Dear Smiley: Your stories about “tastes of home” always bring back a very fond memory.
Years ago my wife did all the grocery shopping, usually from a list that she would compile during the week.
One cold winter, as she was leaving to shop for groceries for a gumbo, I was looking over her list to make sure she had not missed any items she needed.
All items were there, including this one: “1 lb. of Aunt Dewie” (her spelling for andouille.)
No, I could not spell it either at that time.
That was 31 years ago, and I still get a smile when I hear the word “andouille.”
Dear Smiley: Vivian Cupples’ recollection of crimes against the milkman reminded me of my sordid history of milk crime.
At a time when Coke bottles had a 2-cent return for deposit value in Pineville, milk bottles fetched a whopping 5-cent return for deposit.
I noticed that people would carelessly toss milk bottles out on their steps, obviously with the intention of discarding them.
I helped these careless people by collecting the bottles from the steps and returning them to the store.
This enterprise lasted about the same length of time as Vivian’s criminals’ escapade.
However, I was able to spend my ill-gotten gains before I was apprehended.
Dear Smiley: Your mention of “Hadacol Boogie” brought back some pleasant memories.
When I was about 12 years old, all of the neighbors would get together and sit outside in the late afternoon and evening.
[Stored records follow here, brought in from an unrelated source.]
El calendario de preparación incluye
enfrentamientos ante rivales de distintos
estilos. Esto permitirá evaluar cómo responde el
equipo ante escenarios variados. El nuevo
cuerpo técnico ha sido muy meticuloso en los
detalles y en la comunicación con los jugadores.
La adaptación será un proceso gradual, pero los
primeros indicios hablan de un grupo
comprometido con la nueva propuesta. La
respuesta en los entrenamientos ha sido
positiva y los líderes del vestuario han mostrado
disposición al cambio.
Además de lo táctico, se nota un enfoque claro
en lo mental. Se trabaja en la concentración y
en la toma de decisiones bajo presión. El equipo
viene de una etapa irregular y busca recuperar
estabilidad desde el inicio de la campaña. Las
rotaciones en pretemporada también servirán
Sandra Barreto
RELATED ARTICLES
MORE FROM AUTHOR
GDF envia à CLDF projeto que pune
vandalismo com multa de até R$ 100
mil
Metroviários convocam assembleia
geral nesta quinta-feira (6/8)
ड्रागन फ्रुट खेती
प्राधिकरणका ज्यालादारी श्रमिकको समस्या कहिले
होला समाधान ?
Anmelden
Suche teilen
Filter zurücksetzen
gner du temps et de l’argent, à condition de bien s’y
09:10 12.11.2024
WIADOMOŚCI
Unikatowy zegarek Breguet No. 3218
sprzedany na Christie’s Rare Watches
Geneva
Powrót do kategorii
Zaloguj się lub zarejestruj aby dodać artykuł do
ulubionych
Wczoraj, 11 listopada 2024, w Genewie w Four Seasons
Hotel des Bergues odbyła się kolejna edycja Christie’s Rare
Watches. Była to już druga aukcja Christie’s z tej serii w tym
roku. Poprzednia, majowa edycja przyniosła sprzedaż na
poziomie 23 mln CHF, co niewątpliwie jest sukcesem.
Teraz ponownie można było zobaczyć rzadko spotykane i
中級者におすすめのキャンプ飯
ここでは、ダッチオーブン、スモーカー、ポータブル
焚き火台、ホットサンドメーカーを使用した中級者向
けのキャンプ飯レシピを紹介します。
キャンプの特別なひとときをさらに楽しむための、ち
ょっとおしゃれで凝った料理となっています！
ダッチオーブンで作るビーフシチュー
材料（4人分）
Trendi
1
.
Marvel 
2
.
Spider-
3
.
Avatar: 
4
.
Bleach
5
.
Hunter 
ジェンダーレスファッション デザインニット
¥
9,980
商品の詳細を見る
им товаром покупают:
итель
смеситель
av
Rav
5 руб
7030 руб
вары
No one had a TV, so this was their way of relaxing and entertaining themselves.
I would recite poetry for them and perform skits.
When my girlfriend Joyce came over, we would regale them with song and dance.
“Hadacol Boogie” was one of their favorites.
I wouldn’t want to give up my modern conveniences, but there is something to be said about those simpler days.
We’ll never see them again, so I’m glad I have those memories.
Where mules rule
Dear Smiley: Larry Sylvester asked about renditions of the song “Mule Train.”
If he will come to Columbia the first week of April, he can see and hear all the “mule” renderings he wants during the yearly Mule Day Festival.
There will be parades, contests, beauty pageants and mule auctions.
He can Google “Mule Day 2013” for more information.
KIM ‘POPS’ SEAGO
Dear Smiley: One more “beast” story:
When we lived in Jayess, Miss., we had a close neighbor who was a cattleman.
He would go to the auctions and buy truckloads of cows and calves.
Every now and then something a little “extra” would be thrown in, like a mule or horse.
On this one particular trip, he was the proud owner of a water buffalo calf.
He came by the house to ask me if I wanted it. I gladly took it and put it out in the pasture with my horses.
The calf didn’t moo like a cow. He sounded more like a duck, so I named him Donald.
In the pasture was a large pond, and in the hot summer Donald would go in the water to cool off. All you could see was his nose sticking up out of the water.
More than once a passer-by would come speeding up the driveway, knock on the door and say, “Do you know you have a cow that’s drowning?”
We’d laugh and say, “No, it’s only Donald!”
Dear Smiley: My grandfather Hogg started selling meat from a wagon more than 100 years ago, with Grandma and a hired girl doing the preparation of the cuts.
He went from that to a meat market, also selling wild game such as deer, geese and bear.
I have pictures of the store with the game hanging in front.
When telephones came, people would call in their order and it would be delivered to them by truck. I wish we had that today.
T. MED HOGG
A shopper’s lament
Dear Smiley: Charmian Kendrick is happy that her favorite British tea blend is available in Baton Rouge.
Tell her to stock up!
It has been my experience that the minute a store observes you buying something you really like, they discontinue it.
That special fool
Dear Smiley: In reference to the article about the pressure cooker being foolproof:
Many things are foolproof, but not “damn fool” proof.